As mentioned earlier, make sure your garden welcomes beneficial bugs as well as birds such as thrushes, robins and even crows or magpies.
Ground beetles that feed on slugs like to live in grasses. Providing a ground cover, such as thyme, in problem areas provides a nice home for the beetles. Thrushes like to have a more wooded home. A variety of plants, especially ones that create a woodland feel bring them into your yard.
Finding and killing the eggs is a labour intensive, but effective, way to cut down your slug population. This method works great when you know where the problem is concentrated.
Starting in spring, as soon as your garden has warmed enough for ladybugs to hatch, and come out of their hiding places, begin by turning over anything slugs might be hiding under. This includes mulch.
If you see clear, or white eggs, that may look like a blob of jelly, scrape them off and get rid of them.
To be clear, you’re not mixing your mulch into your garden, you’re turning it over so it dries out and exposes any eggs that might be hiding under it. Most of the time a problem area is moist, has cool, dark areas to hide, and has low traffic.
Plants Resistant To Slugs
Some plants attract slugs, others repel them. Sacrificial plants, as I like to call them, attract pests away from your garden. These plants are there to be eaten by bugs (or deer/hares, but that’s a different post). Plant the attractor away from your garden, but also plant repellants around the plants you want to protect.
Garlic and mint are two common plants that are good at deterring several different pests, including slugs. Plants that don’t necessarily repel them, but survive and continue to look nice despite them include:
- Ornamental Grasses
Some myths about deterring slugs persist and I’d like to put them to rest.

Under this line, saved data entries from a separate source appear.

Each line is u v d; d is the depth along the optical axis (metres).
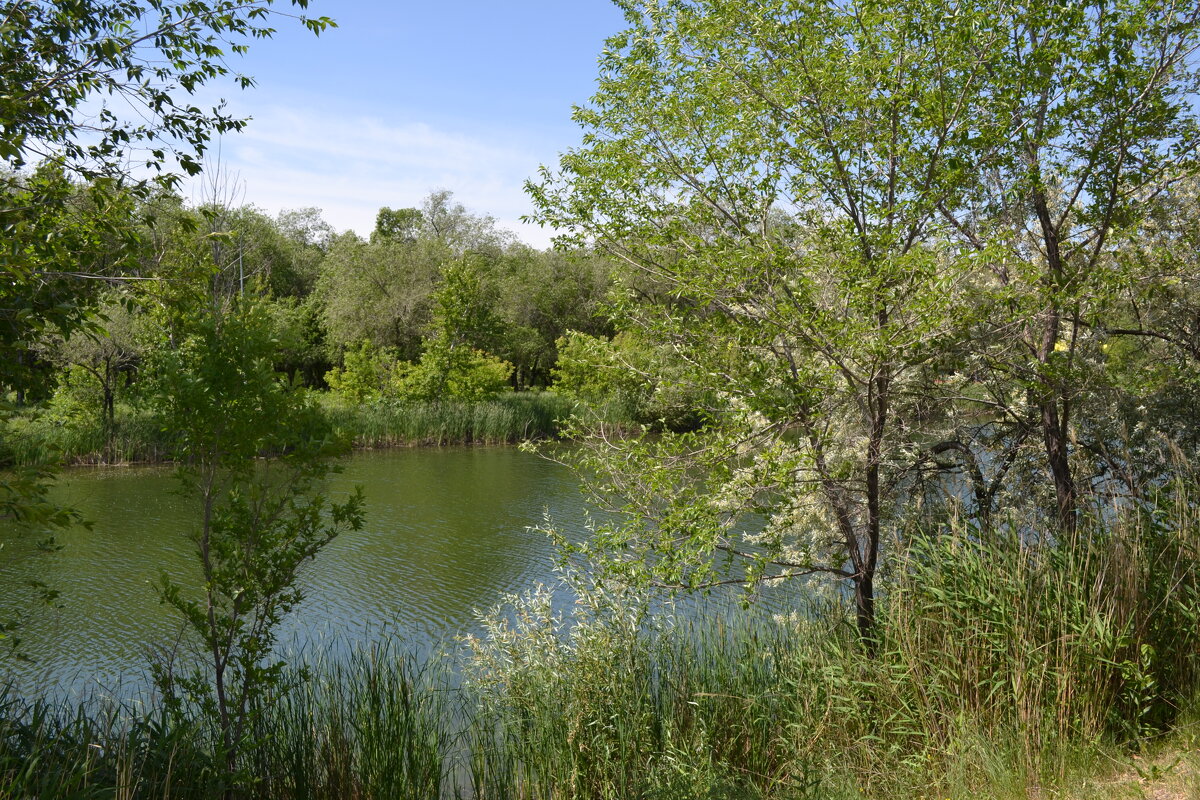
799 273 7.04
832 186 7.40
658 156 7.62
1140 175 7.72
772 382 7.02
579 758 6.81
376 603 13.66
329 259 51.75
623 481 7.44
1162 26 7.41
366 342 44.41
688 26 7.18
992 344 7.61
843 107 7.22
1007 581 5.95
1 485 4.79
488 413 38.53
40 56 5.97
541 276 52.84
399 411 37.66
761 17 7.03
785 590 9.62
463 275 43.81
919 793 5.32
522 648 7.94
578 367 8.01
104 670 10.59
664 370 7.54
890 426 7.80
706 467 7.38
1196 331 9.11
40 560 15.75
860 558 7.37
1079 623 5.54
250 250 35.12
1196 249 8.75
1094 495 7.75
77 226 6.12
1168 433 8.84
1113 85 7.33
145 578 14.73
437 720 7.65
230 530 6.29
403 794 6.54
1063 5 6.92
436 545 17.61
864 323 6.56
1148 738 5.24
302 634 11.97
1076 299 7.11
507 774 7.04
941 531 7.78
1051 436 8.07
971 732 5.35
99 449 27.05
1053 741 5.14
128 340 26.50
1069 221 8.66
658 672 7.70
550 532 7.96
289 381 6.48
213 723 6.16
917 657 5.97
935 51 6.90
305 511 6.48
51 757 4.82
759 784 6.35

- Sprinkle Egg Shells Around Your Plants
- Sprinkling egg shells around your plants may sometimes deter slugs. But whether it works or not is really up to the individual slug.
- At best slugs have a minor preference for not crossing egg shells. But even with two identical plants offered, one circled by shells and one not circled, both will be eaten about the same.
- Egg shells do offer other benefits to the garden, so it doesn’t hurt to try.
- Use Copper
- Like egg shells, copper doesn’t really deter slugs. Some slugs cross without any hesitation, others avoid it.
- If you have an infestation, copper won’t help. If you don’t have an infestation, you don’t need copper.
- Beer set in a slug trap does work as an attractant.
- But slugs can easily climb out of many types of containers. So you’ll give a few slugs a party, and maybe kill 1.
- Slugs need to get close to the beer trap for it to work. Set it near where the infestation is worst to be most effective.
- To create a beer trap that works, you need something that a slug will go into, but that it can’t get out of. like the picture below. Cut a bottle in half, turn the top over and place it in the bottom upside down. Pour some beer into the bottom, but not all the way to the bottle opening.
- Bury the trap so it’s level with the top of the ground.
Getting rid of slugs is only necessary if there are a lot of them and they’re ruining your garden. Avoid the use of chemicals that harm beneficial bugs or birds. If you use chemicals to kill slugs, you could also hurt the birds and other predators. The other reason to avoid that level of slug control is because it creates an imbalance in your ecosystem that requires ongoing use of chemical means because you won’t have natural predators in your yard.
Making your garden less habitable for slugs while also more habitable for their predators creates an ecosystem that remains in balance. And provides long-term control of slugs. The work required to do this is well worth the long term benefit in your garden.